La tredicesima (o gratifica natalizia) è una mensilità aggiuntiva che matura progressivamente durante l'anno, in dodicesimi, e viene erogata a dicembre. Nata nel contratto degli impiegati dell'industria del 1937 ed estesa a tutti i lavoratori nel 1960, oggi è un diritto previsto dai CCNL per tutti i dipendenti e i pensionati.

Chi Ne Ha Diritto?

Tutti i lavoratori dipendenti, a tempo indeterminato e determinato, inclusi apprendisti e lavoratori domestici (colf e badanti). Per i part-time matura in proporzione all'orario. Non spetta a partite IVA, collaboratori occasionali e tirocinanti. I pensionati la ricevono con la rata INPS di dicembre.

Quando Matura e Quando Viene Pagata?

Matura un rateo per ogni mese con almeno 15 giorni di lavoro. Maturano regolarmente i ratei anche durante ferie, malattia (nel comporto), maternità obbligatoria e infortunio. Il pagamento avviene a dicembre, di norma prima di Natale, nella data prevista dal CCNL.

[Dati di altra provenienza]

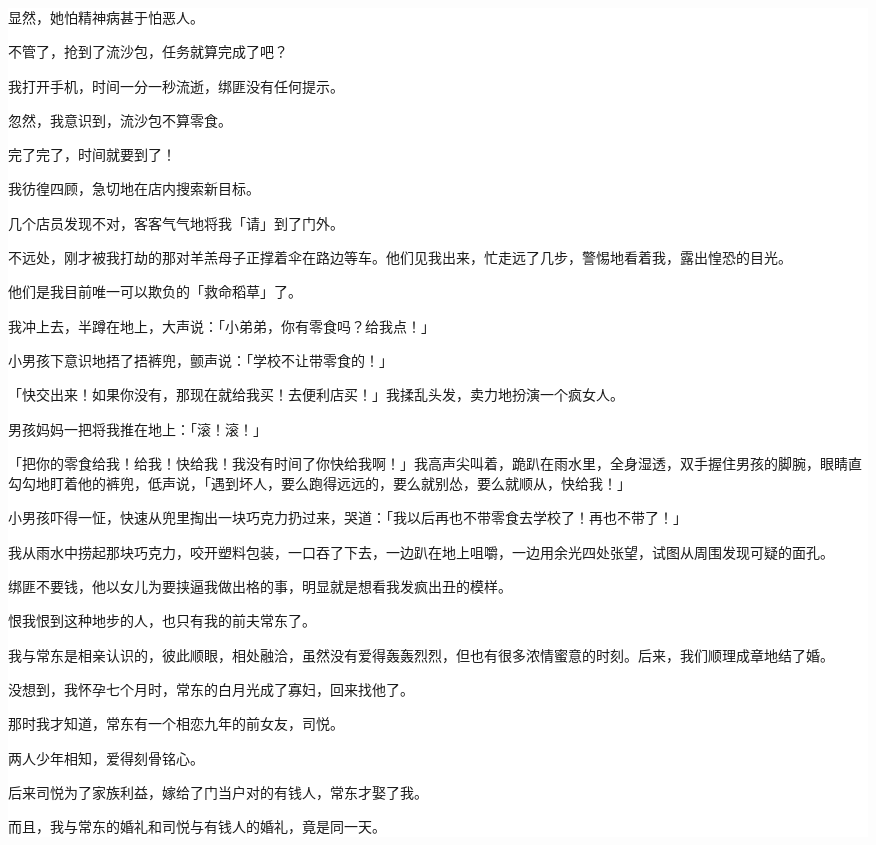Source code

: 显然，她怕精神病甚于怕恶人。


不管了，抢到了流沙包，任务就算完成了吧？


我打开手机，时间一分一秒流逝，绑匪没有任何提示。


忽然，我意识到，流沙包不算零食。


完了完了，时间就要到了！


我彷徨四顾，急切地在店内搜索新目标。


几个店员发现不对，客客气气地将我「请」到了门外。


不远处，刚才被我打劫的那对羊羔母子正撑着伞在路边等车。他们见我出来，忙走远了几步，警惕地看着我，露出惶恐的目光。


他们是我目前唯一可以欺负的「救命稻草」了。


我冲上去，半蹲在地上，大声说：「小弟弟，你有零食吗？给我点！」


小男孩下意识地捂了捂裤兜，颤声说：「学校不让带零食的！」


「快交出来！如果你没有，那现在就给我买！去便利店买！」我揉乱头发，卖力地扮演一个疯女人。


男孩妈妈一把将我推在地上：「滚！滚！」


「把你的零食给我！给我！快给我！我没有时间了你快给我啊！」我高声尖叫着，跪趴在雨水里，全身湿透，双手握住男孩的脚腕，眼睛直勾勾地盯着他的裤兜，低声说，「遇到坏人，要么跑得远远的，要么就别怂，要么就顺从，快给我！」


小男孩吓得一怔，快速从兜里掏出一块巧克力扔过来，哭道：「我以后再也不带零食去学校了！再也不带了！」


我从雨水中捞起那块巧克力，咬开塑料包装，一口吞了下去，一边趴在地上咀嚼，一边用余光四处张望，试图从周围发现可疑的面孔。


绑匪不要钱，他以女儿为要挟逼我做出格的事，明显就是想看我发疯出丑的模样。


恨我恨到这种地步的人，也只有我的前夫常东了。


我与常东是相亲认识的，彼此顺眼，相处融洽，虽然没有爱得轰轰烈烈，但也有很多浓情蜜意的时刻。后来，我们顺理成章地结了婚。


没想到，我怀孕七个月时，常东的白月光成了寡妇，回来找他了。


那时我才知道，常东有一个相恋九年的前女友，司悦。


两人少年相知，爱得刻骨铭心。


后来司悦为了家族利益，嫁给了门当户对的有钱人，常东才娶了我。


而且，我与常东的婚礼和司悦与有钱人的婚礼，竟是同一天。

Perché il Netto è Più Basso del Solito?

Sulla tredicesima non si applicano le detrazioni da lavoro dipendente né il trattamento integrativo: l'IRPEF si paga piena, all'aliquota marginale. A parità di lordo, il netto della tredicesima è quindi sensibilmente inferiore a quello di una mensilità ordinaria. È normale e non è un errore del datore di lavoro.

Scaglioni IRPEF 2026

Dal 2026 gli scaglioni IRPEF sono: 23% fino a 28.000 €, 33% da 28.000 a 50.000 € (aliquota ridotta dalla Legge di Bilancio 2026) e 43% oltre 50.000 €. Su una tredicesima di 1.800 € lordi, tra contributi e IRPEF al 33%, il netto si aggira intorno ai 1.100 €.

Tredicesima e Quattordicesima

La quattordicesima è un'ulteriore mensilità prevista solo da alcuni CCNL (commercio, terziario, alimentare e altri), erogata di norma a giugno-luglio. Il meccanismo di calcolo e tassazione è analogo a quello della tredicesima: puoi usare questo calcolatore anche per stimarla.